Ultimately, the farm is in a better place in 2021 through delaying the onset of calving compared with the old system.

Conclusions of the programme

Since the start of the programme in 2017, the aim has been to make livestock pay on Scottish farms. Over the years, the family farms have managed to raise gross margin per hectare for cattle by 64% and 122% for sheep.

None of the changes on the farms were drastic. In fact, some were small incremental changes. However, when compounded, these changes add up to significant increases in the gross margins on the participating farms.

Delaying calving allowed the cows the maximise milk production when they hit the grass and increased weaning weights.

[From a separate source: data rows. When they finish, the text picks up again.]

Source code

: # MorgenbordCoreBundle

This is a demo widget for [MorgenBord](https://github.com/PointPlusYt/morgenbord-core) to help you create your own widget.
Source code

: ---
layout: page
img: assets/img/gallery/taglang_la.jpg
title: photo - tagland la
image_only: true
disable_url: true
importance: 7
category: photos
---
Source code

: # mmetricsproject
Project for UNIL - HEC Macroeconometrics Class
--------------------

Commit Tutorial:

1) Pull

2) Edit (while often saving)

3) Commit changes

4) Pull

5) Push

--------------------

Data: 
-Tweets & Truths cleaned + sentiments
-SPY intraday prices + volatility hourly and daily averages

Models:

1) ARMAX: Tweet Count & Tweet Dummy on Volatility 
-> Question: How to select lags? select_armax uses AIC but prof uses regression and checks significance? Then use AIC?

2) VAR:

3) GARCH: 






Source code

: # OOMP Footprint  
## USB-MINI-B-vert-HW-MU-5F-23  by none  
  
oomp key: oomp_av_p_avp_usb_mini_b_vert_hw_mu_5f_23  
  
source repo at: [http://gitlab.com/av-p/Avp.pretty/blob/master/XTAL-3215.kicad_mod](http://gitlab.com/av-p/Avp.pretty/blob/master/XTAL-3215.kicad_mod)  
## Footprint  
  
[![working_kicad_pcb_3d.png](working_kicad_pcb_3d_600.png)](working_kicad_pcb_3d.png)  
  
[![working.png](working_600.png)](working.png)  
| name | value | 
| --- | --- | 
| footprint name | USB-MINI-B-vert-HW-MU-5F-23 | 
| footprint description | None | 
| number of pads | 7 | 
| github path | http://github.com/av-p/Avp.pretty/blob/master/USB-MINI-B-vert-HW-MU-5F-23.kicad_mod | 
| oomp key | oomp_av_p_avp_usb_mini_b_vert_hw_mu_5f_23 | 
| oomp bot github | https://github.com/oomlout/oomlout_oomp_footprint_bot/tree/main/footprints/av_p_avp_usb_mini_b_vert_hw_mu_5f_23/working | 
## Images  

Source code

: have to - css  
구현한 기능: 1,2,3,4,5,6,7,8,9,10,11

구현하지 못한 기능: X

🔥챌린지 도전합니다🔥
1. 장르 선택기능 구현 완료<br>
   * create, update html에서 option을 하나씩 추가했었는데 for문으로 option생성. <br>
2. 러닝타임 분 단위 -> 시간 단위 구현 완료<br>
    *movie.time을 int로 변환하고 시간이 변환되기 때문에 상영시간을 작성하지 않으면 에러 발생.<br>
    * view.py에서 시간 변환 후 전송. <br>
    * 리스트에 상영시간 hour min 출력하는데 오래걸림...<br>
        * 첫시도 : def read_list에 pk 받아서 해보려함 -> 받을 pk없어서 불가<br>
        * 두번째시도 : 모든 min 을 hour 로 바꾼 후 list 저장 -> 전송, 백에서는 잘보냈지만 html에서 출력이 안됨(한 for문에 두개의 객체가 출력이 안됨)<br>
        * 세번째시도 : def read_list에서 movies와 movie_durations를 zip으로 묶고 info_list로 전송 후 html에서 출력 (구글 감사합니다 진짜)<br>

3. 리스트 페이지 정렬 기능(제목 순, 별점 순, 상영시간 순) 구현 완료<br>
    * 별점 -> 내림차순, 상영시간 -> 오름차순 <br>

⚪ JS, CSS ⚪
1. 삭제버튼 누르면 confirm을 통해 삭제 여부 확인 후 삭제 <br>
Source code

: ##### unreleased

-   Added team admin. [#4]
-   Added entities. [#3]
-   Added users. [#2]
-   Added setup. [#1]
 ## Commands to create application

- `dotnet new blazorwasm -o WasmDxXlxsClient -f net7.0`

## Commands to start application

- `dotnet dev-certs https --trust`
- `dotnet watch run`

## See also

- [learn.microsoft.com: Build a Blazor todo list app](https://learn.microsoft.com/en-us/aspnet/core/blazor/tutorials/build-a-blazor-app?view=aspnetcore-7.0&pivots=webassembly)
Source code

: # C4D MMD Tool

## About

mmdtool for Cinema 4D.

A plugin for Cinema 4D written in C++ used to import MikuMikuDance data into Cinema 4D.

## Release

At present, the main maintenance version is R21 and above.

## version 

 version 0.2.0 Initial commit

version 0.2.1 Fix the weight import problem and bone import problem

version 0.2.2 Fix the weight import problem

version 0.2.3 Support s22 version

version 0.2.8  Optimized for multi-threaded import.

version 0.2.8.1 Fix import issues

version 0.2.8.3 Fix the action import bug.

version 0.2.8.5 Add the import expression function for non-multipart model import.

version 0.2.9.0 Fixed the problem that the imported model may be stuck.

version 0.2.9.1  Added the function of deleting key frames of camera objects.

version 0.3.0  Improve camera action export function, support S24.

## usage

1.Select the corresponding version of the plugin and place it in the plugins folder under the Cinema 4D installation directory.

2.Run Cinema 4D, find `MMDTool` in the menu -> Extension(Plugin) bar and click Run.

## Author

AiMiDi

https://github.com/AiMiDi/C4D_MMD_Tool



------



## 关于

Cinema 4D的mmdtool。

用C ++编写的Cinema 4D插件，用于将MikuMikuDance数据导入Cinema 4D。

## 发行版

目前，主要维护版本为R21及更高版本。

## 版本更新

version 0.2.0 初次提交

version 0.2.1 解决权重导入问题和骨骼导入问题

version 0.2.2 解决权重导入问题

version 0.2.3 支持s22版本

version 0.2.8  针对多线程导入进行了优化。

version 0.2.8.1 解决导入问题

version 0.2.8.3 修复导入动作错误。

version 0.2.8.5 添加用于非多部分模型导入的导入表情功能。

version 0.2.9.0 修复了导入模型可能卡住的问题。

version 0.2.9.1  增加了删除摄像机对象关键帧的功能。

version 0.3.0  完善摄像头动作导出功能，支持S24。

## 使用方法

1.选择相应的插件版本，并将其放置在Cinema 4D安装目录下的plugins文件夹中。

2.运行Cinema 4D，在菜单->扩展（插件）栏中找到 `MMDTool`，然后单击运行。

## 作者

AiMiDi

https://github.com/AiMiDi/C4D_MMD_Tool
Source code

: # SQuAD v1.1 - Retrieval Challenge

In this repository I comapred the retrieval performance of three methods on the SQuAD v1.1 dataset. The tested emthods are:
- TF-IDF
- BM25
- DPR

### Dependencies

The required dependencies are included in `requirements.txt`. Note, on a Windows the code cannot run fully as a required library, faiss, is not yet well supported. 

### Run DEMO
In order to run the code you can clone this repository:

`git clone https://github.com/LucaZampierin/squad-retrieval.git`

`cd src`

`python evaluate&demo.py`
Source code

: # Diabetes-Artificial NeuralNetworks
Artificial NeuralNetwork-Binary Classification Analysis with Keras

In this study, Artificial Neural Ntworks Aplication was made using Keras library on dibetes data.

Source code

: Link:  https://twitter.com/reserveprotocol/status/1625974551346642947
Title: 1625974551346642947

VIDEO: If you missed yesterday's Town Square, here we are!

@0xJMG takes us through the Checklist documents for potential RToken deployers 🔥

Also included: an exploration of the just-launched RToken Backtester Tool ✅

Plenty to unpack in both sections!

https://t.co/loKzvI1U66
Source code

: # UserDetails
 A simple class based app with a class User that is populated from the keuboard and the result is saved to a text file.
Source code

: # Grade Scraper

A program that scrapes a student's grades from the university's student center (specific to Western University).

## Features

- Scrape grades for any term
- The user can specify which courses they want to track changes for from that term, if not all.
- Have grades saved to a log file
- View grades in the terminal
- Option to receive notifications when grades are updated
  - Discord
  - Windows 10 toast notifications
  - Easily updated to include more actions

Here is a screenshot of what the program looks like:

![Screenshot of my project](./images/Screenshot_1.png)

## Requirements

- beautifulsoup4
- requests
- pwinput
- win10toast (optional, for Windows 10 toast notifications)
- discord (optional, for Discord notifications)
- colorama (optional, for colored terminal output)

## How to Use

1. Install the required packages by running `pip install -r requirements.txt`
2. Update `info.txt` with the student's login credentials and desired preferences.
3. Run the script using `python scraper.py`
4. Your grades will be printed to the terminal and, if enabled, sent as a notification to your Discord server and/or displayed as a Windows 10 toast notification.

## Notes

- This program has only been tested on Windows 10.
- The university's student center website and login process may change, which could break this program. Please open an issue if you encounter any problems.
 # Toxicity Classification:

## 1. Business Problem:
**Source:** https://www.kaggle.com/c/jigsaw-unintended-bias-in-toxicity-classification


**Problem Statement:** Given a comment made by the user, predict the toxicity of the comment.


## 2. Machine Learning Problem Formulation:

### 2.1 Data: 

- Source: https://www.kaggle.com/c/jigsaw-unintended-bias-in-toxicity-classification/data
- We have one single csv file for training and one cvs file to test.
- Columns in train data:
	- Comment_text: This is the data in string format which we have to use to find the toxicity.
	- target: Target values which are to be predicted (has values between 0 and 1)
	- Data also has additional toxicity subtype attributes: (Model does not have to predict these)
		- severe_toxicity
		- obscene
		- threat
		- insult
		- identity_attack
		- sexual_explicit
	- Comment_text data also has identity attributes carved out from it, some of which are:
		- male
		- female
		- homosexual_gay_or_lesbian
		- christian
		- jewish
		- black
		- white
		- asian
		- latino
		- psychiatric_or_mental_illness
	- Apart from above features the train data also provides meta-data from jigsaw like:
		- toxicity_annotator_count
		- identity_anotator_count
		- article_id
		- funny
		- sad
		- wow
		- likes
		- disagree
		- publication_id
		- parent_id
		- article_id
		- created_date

Farms were visited regularly to offer support and guidance throughout the project. Each visit also offered the opportunity to record progress.

Originally, the project set benchmarks on a per-head basis due to the large area of hill ground skewing gross margin per hectare calculations.

However, much of what the programme has done has focused on getting more from the same or a smaller area farmed. This is demonstrated by the cattle gross margin per head rising 19%, whereas on per hectare it rose 66%.

While business plans were unique to each farm, the overall strategies employed were very similar to drive the outcomes.

All farm plans targeted maximising grazed grass and minimising purchased feed costs as a key profit driver. Likewise, farm plans aimed to maximise weaning rates and liveweight gain.

Early in the project, fixed costs were identified as an issue to be tackled. However, due to the nature of many of these costs, simply reducing them did little to improve long-term profitability. Instead, output was grown to dilute the fixed costs. In turn, net profits within the businesses have increased.